In an Ethernet LAN, everything works by the network switches knowing where to find end stations; PCs, servers, printers, routers and so on. If they get it wrong, they’ll send your data to the wrong place, which will either impact performance or lead to security issues, neither of which are good news.

If someone can break into your network and fool your switches into sending things to the wrong place, they can cause havoc. So what do you need to watch out for and how do you stop them?

Arp spoofing
If a PC needs to talk to another IP device, it will send an arp (address resolution protocol) request on to the network looking for the MAC address that relates to the IP address it’s interested in. In an ideal world, the device that owns that IP address will reply, giving its MAC address, and the two will begin to communicate.

However, it is possible that a third station will reply to the arp request, giving its MAC address instead, even though it’s not the legal owner of the IP address being queried. It will therefore be sent all the data that should have gone to the destination device. In a Man in the Middle Attack, an attacker will do just that, forwarding on the traffic afterwards to the correct device so that nobody knows anything untoward is happening, but your confidential data is being read by someone who shouldn’t be seeing it.

Of course the best way to stop this from happening is keeping unauthorised people off your network, but since this type of attack can equally well be carried out by an authorised internal user, you need to cater for this particular type of attack.

You could create static arp entries on your hosts so you don’t need to rely on arp - this can be very time consuming, and isn’t at all feasible if you have a dynamic network of any size. However for hosts that don’t change much, such as servers and routers, it can add an extra level of security, as long as you remember to update everything if you swap out a NIC or upgrade a server!

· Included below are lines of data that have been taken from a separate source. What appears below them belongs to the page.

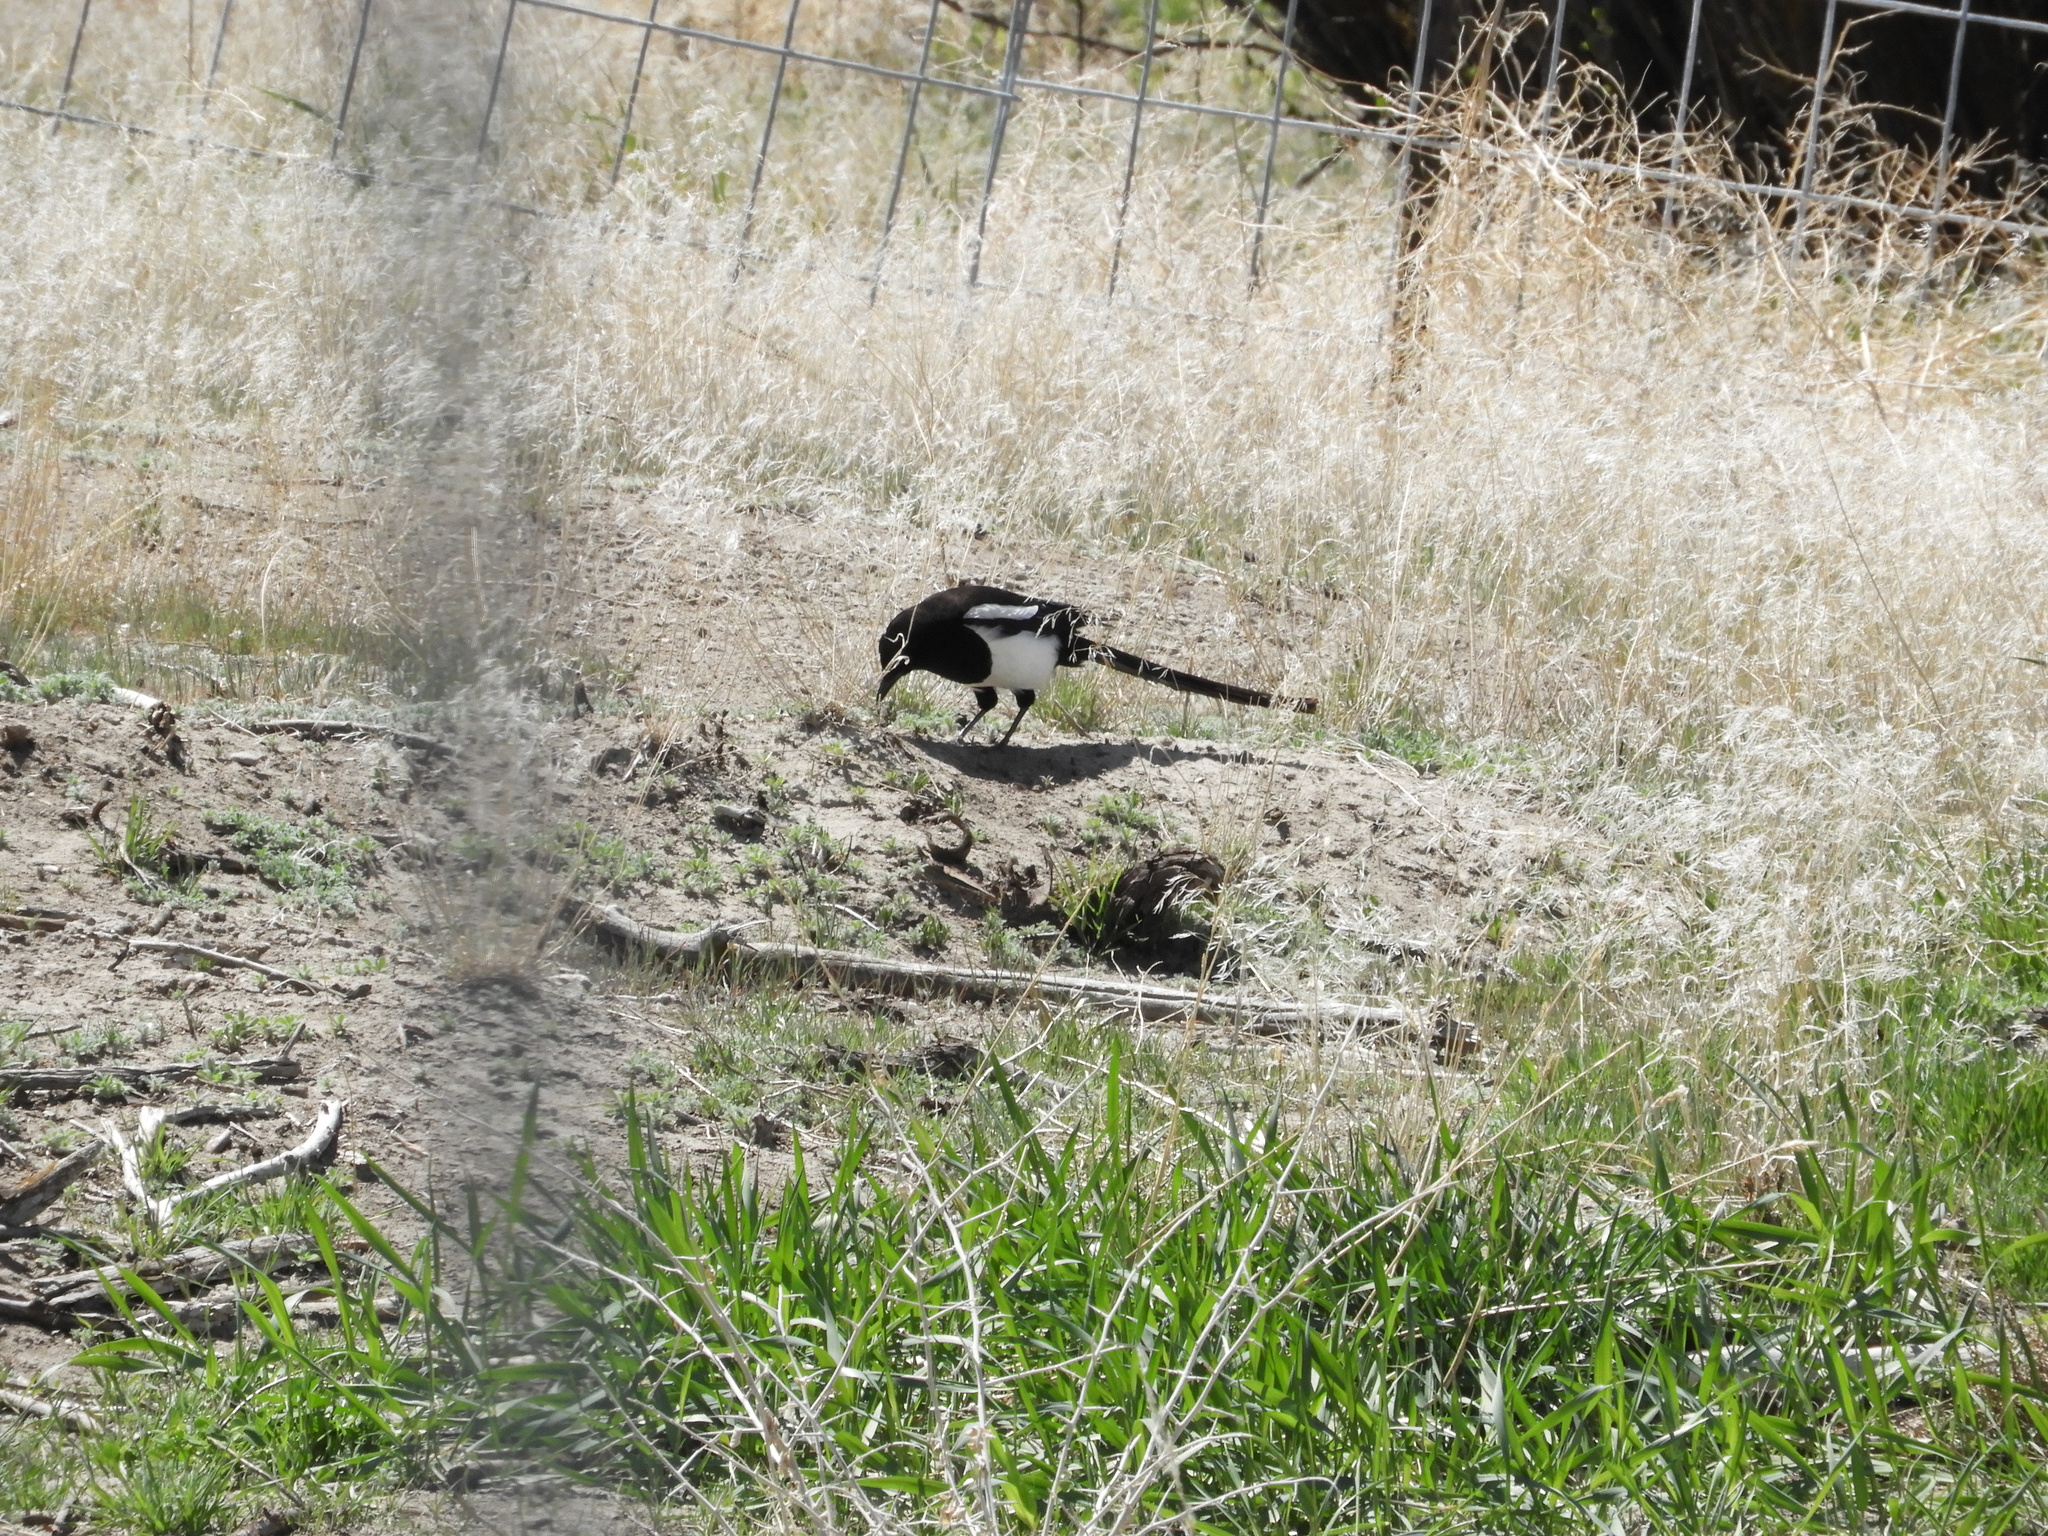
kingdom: Animalia
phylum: Chordata
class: Aves
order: Passeriformes
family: Corvidae
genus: Pica
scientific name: Pica hudsonia
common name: Black-billed magpie
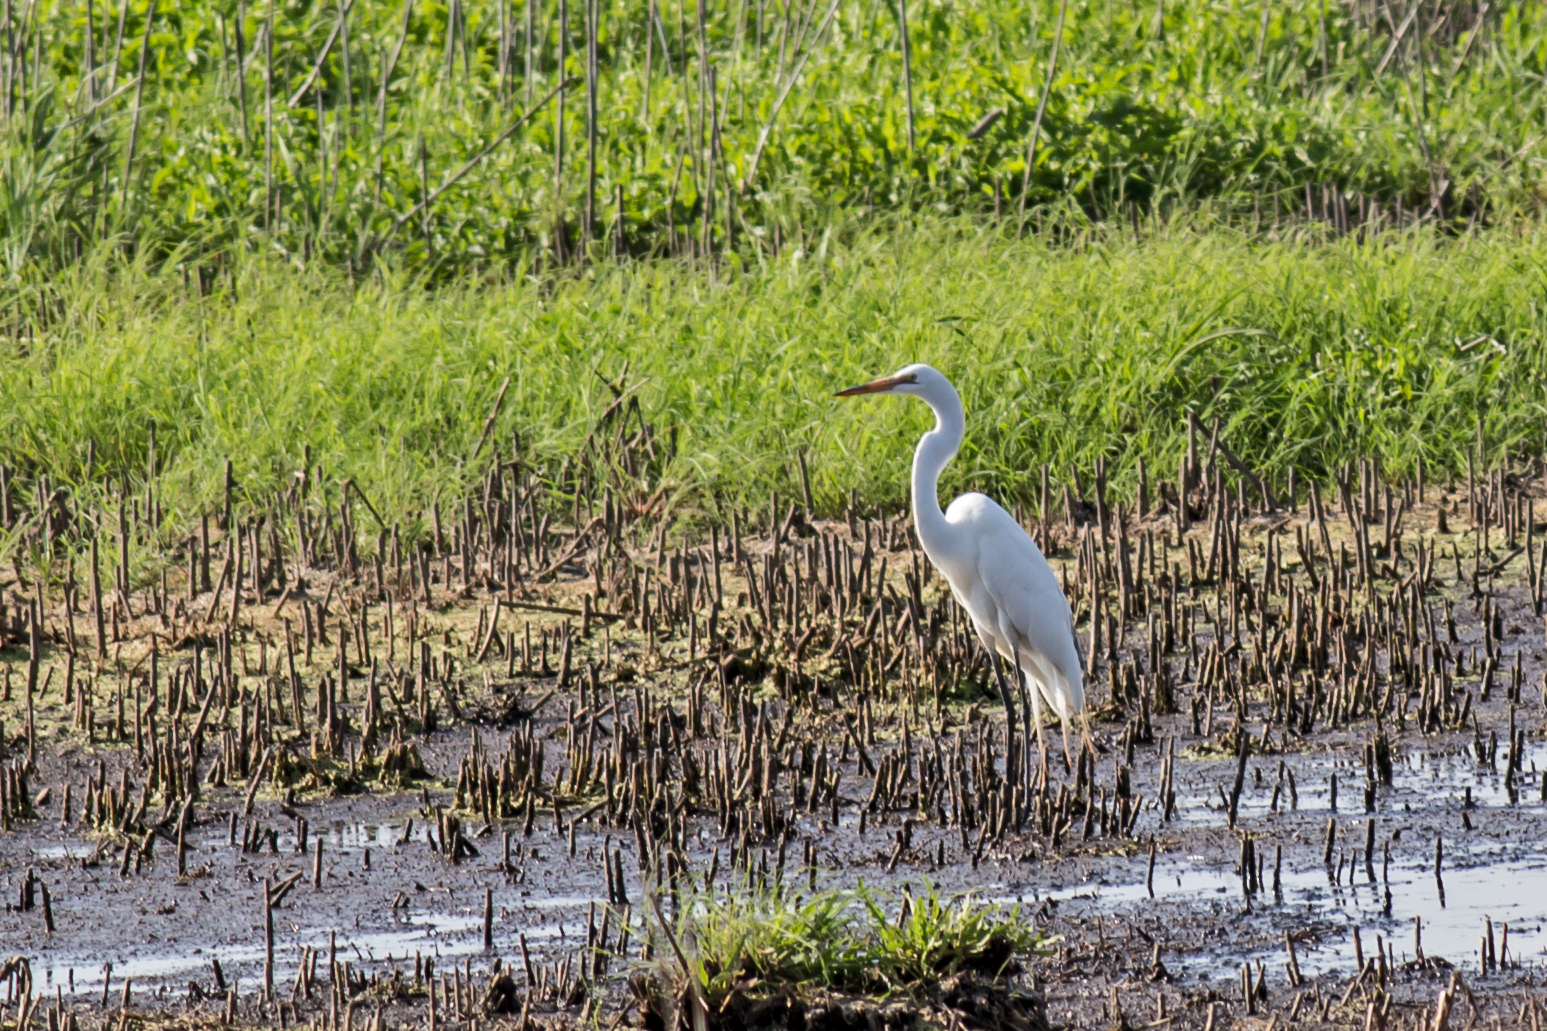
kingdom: Animalia
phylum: Chordata
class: Aves
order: Pelecaniformes
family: Ardeidae
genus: Ardea
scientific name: Ardea alba
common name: Great egret
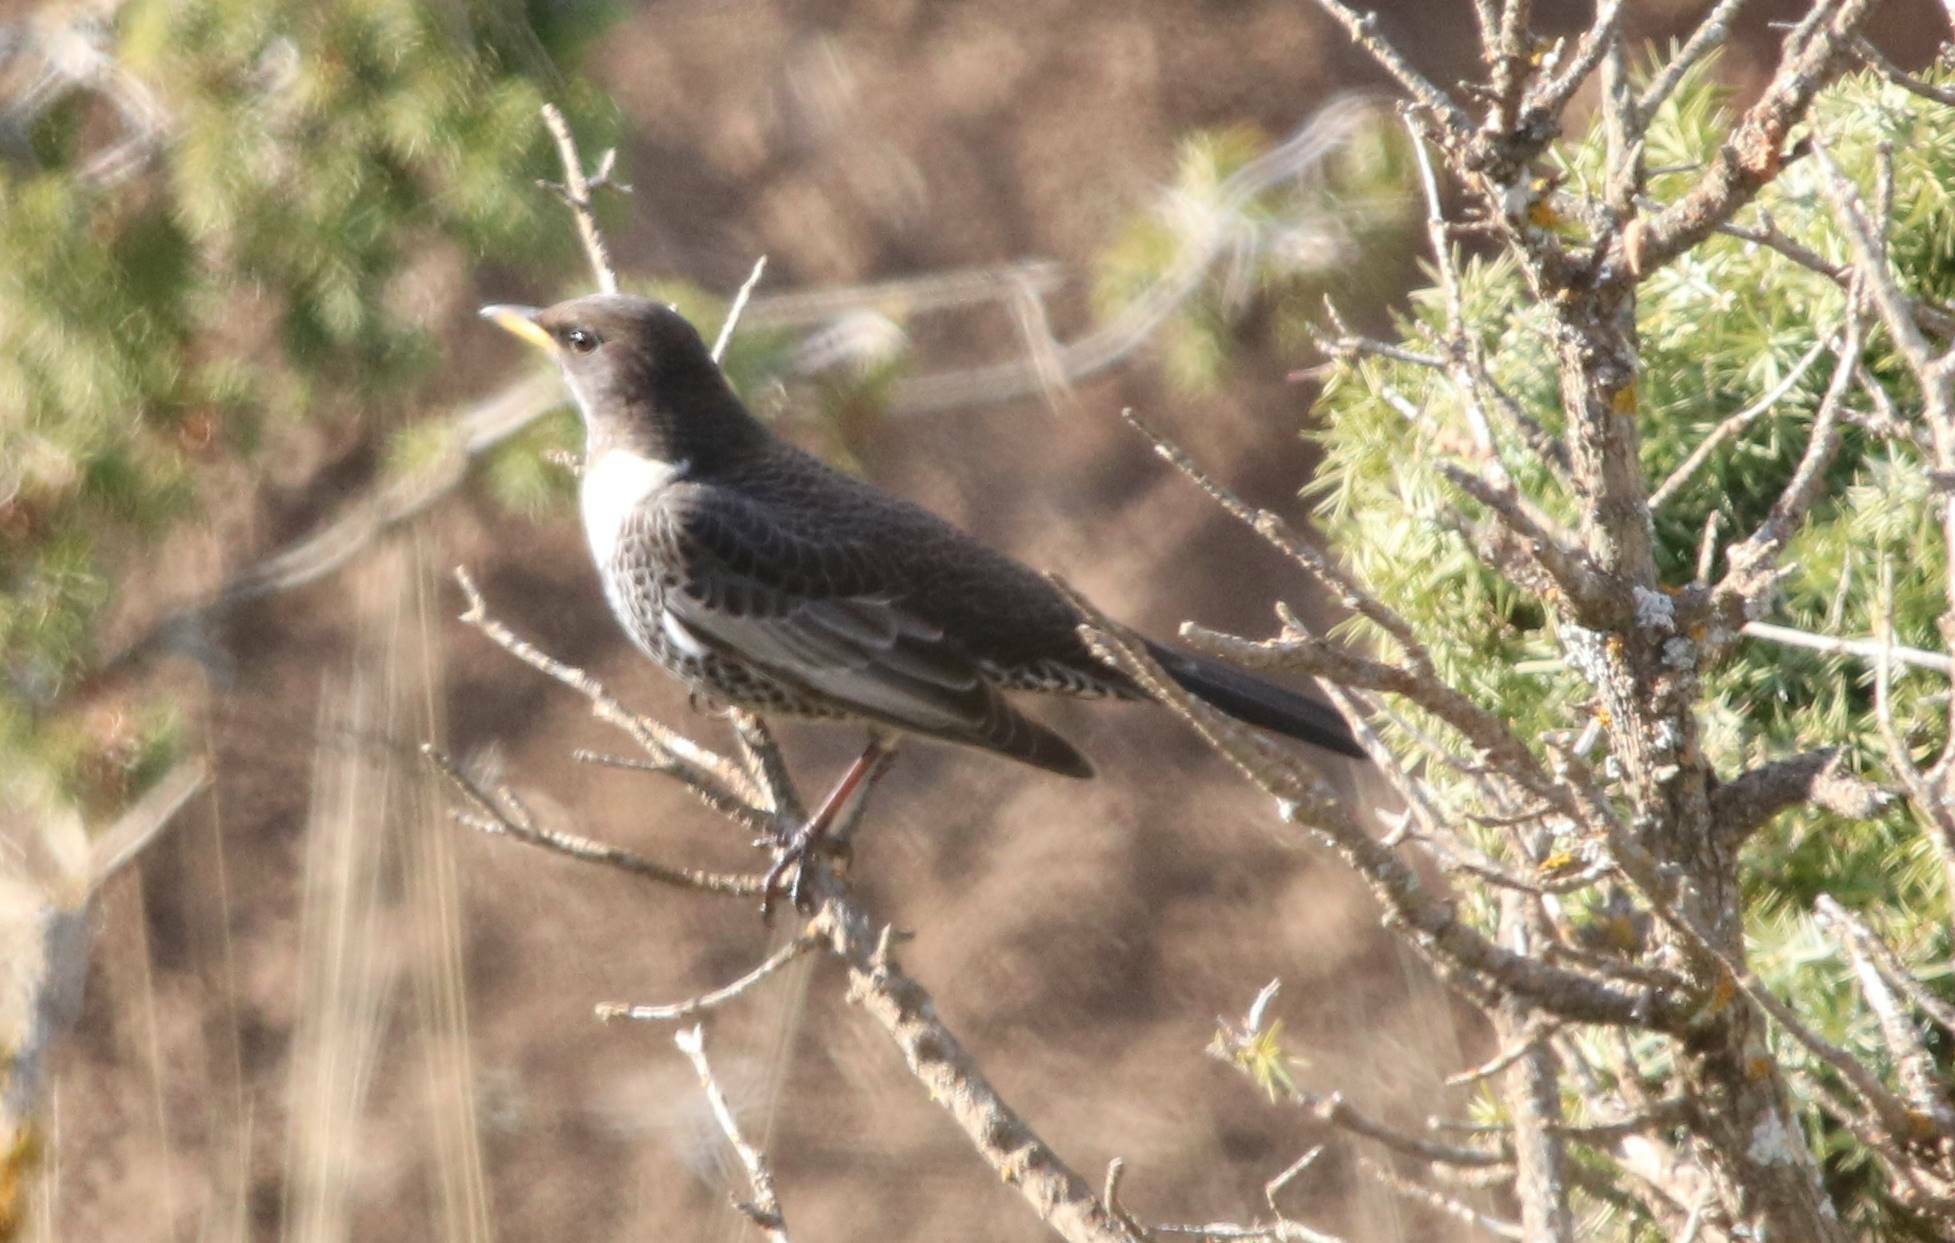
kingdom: Animalia
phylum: Chordata
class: Aves
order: Passeriformes
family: Turdidae
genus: Turdus
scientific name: Turdus torquatus
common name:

What you need is something that lets you monitor the mapping of IP to MAC address pairings, and notifies you of changes - arpwatch (available for free download from multiple sites) is the most popular for this. For arpwatch to work, however, it needs to be on a server that sees all network traffic, so you’ll need to set up your switches to mirror traffic on to a monitor port.

Some high-end switches do now offer an arp inspection functionality that reads all arp requests and replies, and validates them based on information on the ‘real’ IP/MAC mappings (taken from DHCP servers, by DHCP snooping, or by manual configuration, depending on the implementation), so it’s worth asking if your vendor supports this sort of mechanism.

Note that even if you have port security on your switches, so that, for instance only certain MAC addresses can be connected to switch ports, or users need to authenticate to get a network connection using the likes of 802.1x, this won’t necessarily stop arp spoofing. It could still be possible to take an already-authenticated PC and change its behaviour so that it claims to have the spoofed IP address - since its MAC address stays the same, these checks wouldn’t do any good.

Arp flooding
Another area where someone playing around with arp caches can cause problems is where they affect your LAN switches directly. Switches have finite amounts of memory dedicated to storing port to MAC address mappings, so that they can forward traffic out of just the port that it’s directed to. If a switch doesn’t know where a MAC address is to be found, then, by design, it has to flood the frame out of all ports to make sure it gets to its destination. An attack that fills up a switch’s memory with erroneous addresses, so that there’s no room for the valid addresses to be stored (such as the macof application) causes the switch to flood all network traffic out of every port. Instead of being switched directly between source and destination, the traffic is now visible everywhere on the network and can easily be picked up by a network sniffer.

Protecting yourself…
The simplest way to prevent this type of attack (again remembering that it could come from within as well as an outside attacker, so don’t rely on your perimeter security) is to have some sort of port security on the switch so that if it sees multiple MAC addresses appearing to be associated with that port, it takes action, ideally by disabling the port.

This is pretty standard although different manufacturers offer different security measures and it may well be too restrictive to have to specify which MAC addresses are allowed on a port (although this is a useful feature for router/server ports), so youre more likely to just specify the maximum number of MAC addresses that can be allowed on a port. This also stops anyone plugging a hub in to give themselves a couple extra connections for free.

Arpwatch can also help here, and if you have network intrusion detection systems, it’s worth seeing if they can spot anything.

It’s difficult to imagine running a network without arp’s help, but it’s worth remembering that it was developed in a time where security - or lack of it - wasn’t a problem. Arp itself can’t guarantee your network will work the way you want it to, so it’s up to you to put other defences in place.